The following steps worked well as of September 2018, but may need some tweaks if the NBA website changes dramatically in the future.
We'll be using Python 3, Node.js, and some built-in Unix utilities. You'll also need to download ChromeDriver for your specific platform.
The easiest way I found to do this for all games is to go to the schedule page NBA website, scroll down
until the screen has scores for as many (finished) games as you want, right-click and Save page as <file name>.htm
.
If you look at the HTML file, you'll notice that completed games have an associated tag with a link to the game's play-by-play or box-score page - usually something like
... href="/game/0011800012/playbyplay/ ... "

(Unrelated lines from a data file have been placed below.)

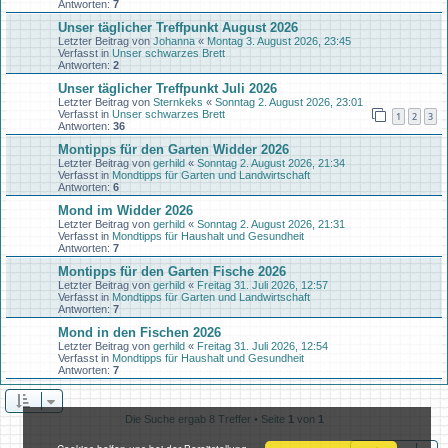
Antworten:
7
Unser täglicher Treffpunkt August 2026
Letzter Beitrag von
Johanna
«
Montag 3. August 2026, 23:45
Verfasst in
Unser schwarzes Brett
Antworten:
2
Unser täglicher Treffpunkt Juli 2026
Letzter Beitrag von
Sternkeks
«
Sonntag 2. August 2026, 23:01
Verfasst in
Unser schwarzes Brett
1
2
3
Antworten:
36
Montipps für den Garten Widder 2026
Letzter Beitrag von
gerhild
«
Sonntag 2. August 2026, 21:34
Verfasst in
Mondtipps für Garten und Landwirtschaft
Antworten:
6
Mond im Widder 2026
Letzter Beitrag von
gerhild
«
Sonntag 2. August 2026, 21:31
Verfasst in
Mondtipps für Haushalt und Gesundheit
Antworten:
7
Montipps für den Garten Fische 2026
Letzter Beitrag von
gerhild
«
Freitag 31. Juli 2026, 12:57
Verfasst in
Mondtipps für Garten und Landwirtschaft
Antworten:
7
Mond in den Fischen 2026
Letzter Beitrag von
gerhild
«
Freitag 31. Juli 2026, 12:54
Verfasst in
Mondtipps für Haushalt und Gesundheit
Antworten:
7
Die Suche ergab 8 Treffer • Seite
1
von
1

. The number in that link is the game ID - we'll use grep to extract all the ids on the page into a file called game_ids:
grep -oh "game\/[0-9]*\/playbyplay\/" games_2017_18.htm | tr -d 'game/playbyplay' > game_ids
mkdir plays
node get_game_events.js
This script iterates through the games in the game_ids
file, and creates a file for each game in the plays
directory we just created.
Each of these files will consist of plays in the following format:
Play 1 description (ex - Curry three point shot ...)
Link to the play on stats.nba.com
...
NBA.com makes this a pain in the ass to do purely programatically, so we use Selenium to create a bunch of real browser sessions.

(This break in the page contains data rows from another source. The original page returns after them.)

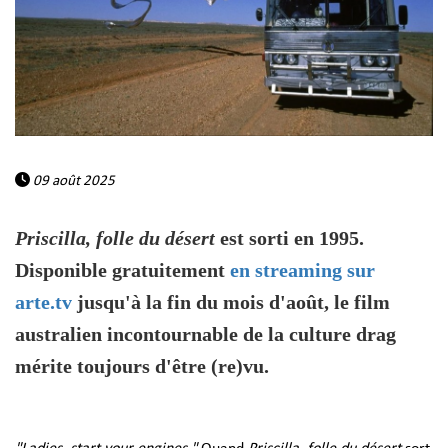
09 août 2025
Priscilla, folle du désert
est sorti en 1995.
Disponible gratuitement
en streaming sur
arte.tv
jusqu'à la fin du mois d'août, le film
australien incontournable de la culture drag
mérite toujours d'être (re)vu.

Around line 90 of selenium_video_downloader.js
, specify the path to the game play file (from step 2) from which you want to
download videos. You can also specify how many plays to download in total:
// Specify game file with play info, and how many plays to download.
const filePath = 'path_to_plays_file';
const numPlaysToDownload = 100;
Then simply run:
node selenium_video_downloader.js
This should fire up a bunch of Chrome windows which navigate to the page with the video for each play, click on the video to get it to play, and then save it.
Near the top of sort_videos.py
, specify the paths to your source and destination directories:
UNSORTED_VIDS_DIR = '/path/to/dir/containing/unsorted/video/files' # ex - '/Users/username/Desktop/all_videos'
DEST_DIR = '/path/where/you/want/sorted/folders/to/go' # ex - '/Users/username/Desktop/sorted_videos'
Then run:
python sort_videos.py